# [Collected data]
——————————
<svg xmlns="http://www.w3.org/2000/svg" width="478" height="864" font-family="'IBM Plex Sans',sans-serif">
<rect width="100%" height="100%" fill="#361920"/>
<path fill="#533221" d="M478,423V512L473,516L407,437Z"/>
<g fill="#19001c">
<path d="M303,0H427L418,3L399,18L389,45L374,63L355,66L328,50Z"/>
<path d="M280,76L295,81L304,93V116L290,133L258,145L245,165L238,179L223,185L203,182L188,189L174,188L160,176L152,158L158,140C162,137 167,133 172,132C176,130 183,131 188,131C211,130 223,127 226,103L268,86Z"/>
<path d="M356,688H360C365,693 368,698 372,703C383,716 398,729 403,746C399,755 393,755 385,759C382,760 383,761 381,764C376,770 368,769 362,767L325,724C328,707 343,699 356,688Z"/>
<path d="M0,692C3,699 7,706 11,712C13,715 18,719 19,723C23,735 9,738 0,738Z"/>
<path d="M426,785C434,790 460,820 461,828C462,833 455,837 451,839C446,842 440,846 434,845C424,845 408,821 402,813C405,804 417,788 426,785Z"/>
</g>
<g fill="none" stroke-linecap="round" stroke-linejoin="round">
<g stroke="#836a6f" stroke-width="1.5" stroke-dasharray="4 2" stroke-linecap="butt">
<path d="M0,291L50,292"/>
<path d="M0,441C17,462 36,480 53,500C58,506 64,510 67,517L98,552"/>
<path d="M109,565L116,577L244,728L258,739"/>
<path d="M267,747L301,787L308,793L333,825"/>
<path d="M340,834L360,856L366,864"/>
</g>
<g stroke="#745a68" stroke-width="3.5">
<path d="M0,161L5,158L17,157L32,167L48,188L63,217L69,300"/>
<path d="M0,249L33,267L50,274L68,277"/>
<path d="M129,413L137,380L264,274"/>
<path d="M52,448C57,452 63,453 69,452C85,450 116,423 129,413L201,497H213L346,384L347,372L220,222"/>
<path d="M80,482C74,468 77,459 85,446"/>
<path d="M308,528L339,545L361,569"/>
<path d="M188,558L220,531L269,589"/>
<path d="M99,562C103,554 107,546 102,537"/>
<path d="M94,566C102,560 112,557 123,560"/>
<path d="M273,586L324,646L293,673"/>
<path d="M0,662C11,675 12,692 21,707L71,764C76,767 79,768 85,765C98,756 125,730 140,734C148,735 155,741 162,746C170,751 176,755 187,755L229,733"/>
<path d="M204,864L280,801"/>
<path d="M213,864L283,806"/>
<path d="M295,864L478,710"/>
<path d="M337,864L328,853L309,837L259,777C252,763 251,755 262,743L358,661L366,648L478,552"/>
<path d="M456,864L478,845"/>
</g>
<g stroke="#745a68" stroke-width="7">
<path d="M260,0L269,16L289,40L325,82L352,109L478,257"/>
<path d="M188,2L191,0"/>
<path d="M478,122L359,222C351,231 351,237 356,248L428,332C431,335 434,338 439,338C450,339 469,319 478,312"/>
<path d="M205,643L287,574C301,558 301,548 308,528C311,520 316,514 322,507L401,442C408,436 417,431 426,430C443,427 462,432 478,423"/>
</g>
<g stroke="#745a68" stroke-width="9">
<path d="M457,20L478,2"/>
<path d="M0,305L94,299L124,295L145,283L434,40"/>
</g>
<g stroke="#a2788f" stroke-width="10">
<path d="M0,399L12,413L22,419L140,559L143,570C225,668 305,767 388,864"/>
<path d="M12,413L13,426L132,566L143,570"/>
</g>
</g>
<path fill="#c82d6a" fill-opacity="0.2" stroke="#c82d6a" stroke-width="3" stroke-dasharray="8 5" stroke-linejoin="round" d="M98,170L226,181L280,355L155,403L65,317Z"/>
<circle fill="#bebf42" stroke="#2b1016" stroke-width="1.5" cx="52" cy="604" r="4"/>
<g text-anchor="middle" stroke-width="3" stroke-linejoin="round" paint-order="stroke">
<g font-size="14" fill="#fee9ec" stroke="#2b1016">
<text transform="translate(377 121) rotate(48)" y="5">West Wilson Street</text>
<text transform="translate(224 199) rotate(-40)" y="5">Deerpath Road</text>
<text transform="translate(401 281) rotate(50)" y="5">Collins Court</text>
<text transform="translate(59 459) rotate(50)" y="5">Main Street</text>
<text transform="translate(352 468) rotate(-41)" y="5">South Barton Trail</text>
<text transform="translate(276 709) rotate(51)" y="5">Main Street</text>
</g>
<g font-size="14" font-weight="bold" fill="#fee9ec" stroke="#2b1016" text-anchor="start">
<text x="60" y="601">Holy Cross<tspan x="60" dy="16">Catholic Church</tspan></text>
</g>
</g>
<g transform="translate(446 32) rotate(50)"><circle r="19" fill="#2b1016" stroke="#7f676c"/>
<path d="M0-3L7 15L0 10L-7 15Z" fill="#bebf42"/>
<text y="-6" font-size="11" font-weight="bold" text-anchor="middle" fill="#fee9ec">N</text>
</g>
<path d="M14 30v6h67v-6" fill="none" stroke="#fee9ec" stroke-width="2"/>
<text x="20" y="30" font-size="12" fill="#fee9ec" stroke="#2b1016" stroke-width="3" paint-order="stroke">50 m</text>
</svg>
——————————
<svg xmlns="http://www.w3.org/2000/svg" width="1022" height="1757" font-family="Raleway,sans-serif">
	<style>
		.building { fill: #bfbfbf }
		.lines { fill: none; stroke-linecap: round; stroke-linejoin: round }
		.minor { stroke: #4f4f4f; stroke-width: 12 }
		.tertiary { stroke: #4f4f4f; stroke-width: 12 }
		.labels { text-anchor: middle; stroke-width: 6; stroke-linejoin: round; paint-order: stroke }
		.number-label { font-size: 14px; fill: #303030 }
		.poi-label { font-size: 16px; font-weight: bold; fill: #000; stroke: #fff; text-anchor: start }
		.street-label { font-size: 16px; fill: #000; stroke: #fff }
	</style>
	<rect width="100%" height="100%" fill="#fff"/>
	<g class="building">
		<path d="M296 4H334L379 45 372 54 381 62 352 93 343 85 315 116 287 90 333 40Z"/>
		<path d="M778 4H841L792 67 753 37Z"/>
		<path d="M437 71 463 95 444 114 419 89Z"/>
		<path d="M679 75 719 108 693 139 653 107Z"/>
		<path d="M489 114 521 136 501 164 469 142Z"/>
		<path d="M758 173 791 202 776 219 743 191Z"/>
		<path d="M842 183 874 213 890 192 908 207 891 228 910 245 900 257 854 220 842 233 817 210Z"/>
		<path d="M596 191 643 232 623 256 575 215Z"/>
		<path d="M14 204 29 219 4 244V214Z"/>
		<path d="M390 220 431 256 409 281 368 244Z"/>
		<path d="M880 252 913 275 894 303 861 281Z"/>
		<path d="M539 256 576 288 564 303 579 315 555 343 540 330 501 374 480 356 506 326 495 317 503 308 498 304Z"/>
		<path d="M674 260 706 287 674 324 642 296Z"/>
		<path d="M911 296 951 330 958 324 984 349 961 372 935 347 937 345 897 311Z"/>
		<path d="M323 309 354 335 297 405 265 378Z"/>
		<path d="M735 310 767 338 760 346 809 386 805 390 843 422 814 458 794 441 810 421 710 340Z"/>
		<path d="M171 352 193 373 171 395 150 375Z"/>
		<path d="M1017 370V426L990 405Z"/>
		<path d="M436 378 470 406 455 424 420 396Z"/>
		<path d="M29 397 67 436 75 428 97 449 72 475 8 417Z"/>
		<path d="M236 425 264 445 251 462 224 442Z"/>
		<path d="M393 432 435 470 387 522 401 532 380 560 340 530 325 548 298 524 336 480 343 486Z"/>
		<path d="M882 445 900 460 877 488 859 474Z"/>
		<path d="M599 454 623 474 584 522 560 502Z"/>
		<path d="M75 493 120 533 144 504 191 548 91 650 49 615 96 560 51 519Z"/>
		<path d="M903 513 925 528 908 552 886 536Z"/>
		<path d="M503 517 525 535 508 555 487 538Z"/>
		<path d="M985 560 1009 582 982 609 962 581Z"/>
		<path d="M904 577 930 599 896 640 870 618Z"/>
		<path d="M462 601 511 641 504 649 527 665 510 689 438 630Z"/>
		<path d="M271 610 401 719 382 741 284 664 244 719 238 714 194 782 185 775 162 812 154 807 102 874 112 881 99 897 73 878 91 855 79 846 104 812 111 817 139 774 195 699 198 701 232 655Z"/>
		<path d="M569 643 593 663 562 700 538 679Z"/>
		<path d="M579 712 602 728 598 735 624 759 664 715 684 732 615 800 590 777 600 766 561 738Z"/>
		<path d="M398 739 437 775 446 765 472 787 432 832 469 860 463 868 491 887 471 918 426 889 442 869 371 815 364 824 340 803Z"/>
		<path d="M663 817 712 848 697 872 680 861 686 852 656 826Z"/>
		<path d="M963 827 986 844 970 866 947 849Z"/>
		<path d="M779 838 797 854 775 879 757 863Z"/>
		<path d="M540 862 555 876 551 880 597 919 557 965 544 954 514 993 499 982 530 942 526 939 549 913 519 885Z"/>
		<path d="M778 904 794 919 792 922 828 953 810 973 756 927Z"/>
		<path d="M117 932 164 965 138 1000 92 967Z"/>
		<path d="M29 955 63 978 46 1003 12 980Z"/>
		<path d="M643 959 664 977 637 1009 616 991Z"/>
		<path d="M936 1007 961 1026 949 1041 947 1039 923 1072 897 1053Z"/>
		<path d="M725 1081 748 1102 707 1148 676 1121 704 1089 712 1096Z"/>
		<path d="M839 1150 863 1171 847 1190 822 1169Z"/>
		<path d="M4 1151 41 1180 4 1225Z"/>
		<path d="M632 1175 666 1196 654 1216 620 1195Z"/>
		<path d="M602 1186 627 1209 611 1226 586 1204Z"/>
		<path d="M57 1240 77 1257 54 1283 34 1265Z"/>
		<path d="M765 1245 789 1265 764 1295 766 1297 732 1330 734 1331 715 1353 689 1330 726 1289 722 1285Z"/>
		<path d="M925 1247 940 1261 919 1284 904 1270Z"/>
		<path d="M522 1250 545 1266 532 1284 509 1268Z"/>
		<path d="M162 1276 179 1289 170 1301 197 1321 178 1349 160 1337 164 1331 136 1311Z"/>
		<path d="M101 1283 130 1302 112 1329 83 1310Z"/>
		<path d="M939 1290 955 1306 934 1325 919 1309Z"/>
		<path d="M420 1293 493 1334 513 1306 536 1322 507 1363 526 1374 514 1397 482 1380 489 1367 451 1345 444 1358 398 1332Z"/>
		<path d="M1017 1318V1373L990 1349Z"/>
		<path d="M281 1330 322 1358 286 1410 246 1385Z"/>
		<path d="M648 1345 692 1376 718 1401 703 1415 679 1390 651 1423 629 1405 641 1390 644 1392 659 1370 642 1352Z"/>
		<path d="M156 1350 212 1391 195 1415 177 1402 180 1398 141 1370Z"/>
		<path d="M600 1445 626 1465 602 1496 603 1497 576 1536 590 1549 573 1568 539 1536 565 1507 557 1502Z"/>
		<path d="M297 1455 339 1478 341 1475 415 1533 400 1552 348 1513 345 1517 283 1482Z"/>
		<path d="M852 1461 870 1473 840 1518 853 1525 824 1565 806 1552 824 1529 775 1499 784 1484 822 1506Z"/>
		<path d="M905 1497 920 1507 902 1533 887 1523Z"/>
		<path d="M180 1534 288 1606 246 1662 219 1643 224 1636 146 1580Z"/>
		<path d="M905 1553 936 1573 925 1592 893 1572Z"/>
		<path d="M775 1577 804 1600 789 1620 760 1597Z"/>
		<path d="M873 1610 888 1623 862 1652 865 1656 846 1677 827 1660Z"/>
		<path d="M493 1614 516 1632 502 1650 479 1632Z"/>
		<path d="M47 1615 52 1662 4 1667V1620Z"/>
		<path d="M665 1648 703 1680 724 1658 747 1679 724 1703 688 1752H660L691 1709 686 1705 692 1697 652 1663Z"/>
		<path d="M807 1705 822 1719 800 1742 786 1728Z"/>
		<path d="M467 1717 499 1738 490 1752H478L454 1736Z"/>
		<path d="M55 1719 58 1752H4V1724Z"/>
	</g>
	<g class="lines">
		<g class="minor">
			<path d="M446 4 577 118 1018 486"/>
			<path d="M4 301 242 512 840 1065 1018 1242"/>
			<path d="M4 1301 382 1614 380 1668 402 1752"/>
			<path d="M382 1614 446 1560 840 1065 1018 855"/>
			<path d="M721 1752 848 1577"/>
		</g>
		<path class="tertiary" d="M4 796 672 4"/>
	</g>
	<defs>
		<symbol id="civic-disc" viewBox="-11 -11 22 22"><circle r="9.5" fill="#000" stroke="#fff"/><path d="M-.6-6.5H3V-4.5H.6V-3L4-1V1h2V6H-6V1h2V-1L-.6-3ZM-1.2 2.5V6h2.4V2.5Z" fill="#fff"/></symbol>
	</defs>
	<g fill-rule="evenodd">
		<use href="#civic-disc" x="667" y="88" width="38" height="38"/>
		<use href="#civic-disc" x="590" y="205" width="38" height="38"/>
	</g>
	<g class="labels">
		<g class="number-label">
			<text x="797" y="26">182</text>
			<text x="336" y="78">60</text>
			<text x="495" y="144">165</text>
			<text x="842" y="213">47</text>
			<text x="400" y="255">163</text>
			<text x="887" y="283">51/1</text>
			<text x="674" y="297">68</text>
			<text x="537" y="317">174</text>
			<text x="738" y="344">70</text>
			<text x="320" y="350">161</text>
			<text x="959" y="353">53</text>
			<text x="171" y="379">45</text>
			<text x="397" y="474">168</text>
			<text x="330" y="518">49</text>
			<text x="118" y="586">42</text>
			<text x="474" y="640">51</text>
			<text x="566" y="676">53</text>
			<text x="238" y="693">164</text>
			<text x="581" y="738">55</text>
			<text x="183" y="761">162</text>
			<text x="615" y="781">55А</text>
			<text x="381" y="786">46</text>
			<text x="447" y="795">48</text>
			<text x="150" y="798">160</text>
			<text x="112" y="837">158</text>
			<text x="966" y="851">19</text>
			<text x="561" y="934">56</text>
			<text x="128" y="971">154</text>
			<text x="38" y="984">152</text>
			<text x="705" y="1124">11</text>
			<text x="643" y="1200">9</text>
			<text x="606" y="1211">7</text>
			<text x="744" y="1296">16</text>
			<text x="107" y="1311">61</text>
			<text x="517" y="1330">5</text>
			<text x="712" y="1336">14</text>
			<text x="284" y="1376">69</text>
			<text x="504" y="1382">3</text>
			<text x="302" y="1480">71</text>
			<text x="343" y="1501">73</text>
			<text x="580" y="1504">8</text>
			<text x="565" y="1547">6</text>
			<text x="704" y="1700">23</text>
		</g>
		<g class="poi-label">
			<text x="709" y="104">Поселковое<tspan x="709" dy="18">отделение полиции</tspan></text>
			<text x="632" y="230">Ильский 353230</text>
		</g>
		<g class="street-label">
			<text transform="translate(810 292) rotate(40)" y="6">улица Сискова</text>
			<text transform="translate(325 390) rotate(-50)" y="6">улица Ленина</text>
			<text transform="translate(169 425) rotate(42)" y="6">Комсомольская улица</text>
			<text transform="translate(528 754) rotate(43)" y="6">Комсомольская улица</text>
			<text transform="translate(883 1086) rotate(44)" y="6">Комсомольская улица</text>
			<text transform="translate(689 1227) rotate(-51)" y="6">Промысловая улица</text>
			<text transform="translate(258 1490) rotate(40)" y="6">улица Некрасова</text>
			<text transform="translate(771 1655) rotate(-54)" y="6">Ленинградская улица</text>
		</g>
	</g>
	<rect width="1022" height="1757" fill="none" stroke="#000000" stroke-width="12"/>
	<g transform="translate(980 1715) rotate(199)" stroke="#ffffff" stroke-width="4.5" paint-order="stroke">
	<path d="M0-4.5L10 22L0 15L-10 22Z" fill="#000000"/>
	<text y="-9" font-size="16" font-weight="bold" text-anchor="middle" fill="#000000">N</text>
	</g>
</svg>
——————————
# [What needs to be done]
Check each line of the entries, and copy the ones that contain "lines".

# [Solution for this task]
		.lines { fill: none; stroke-linecap: round; stroke-linejoin: round }
	<g class="lines">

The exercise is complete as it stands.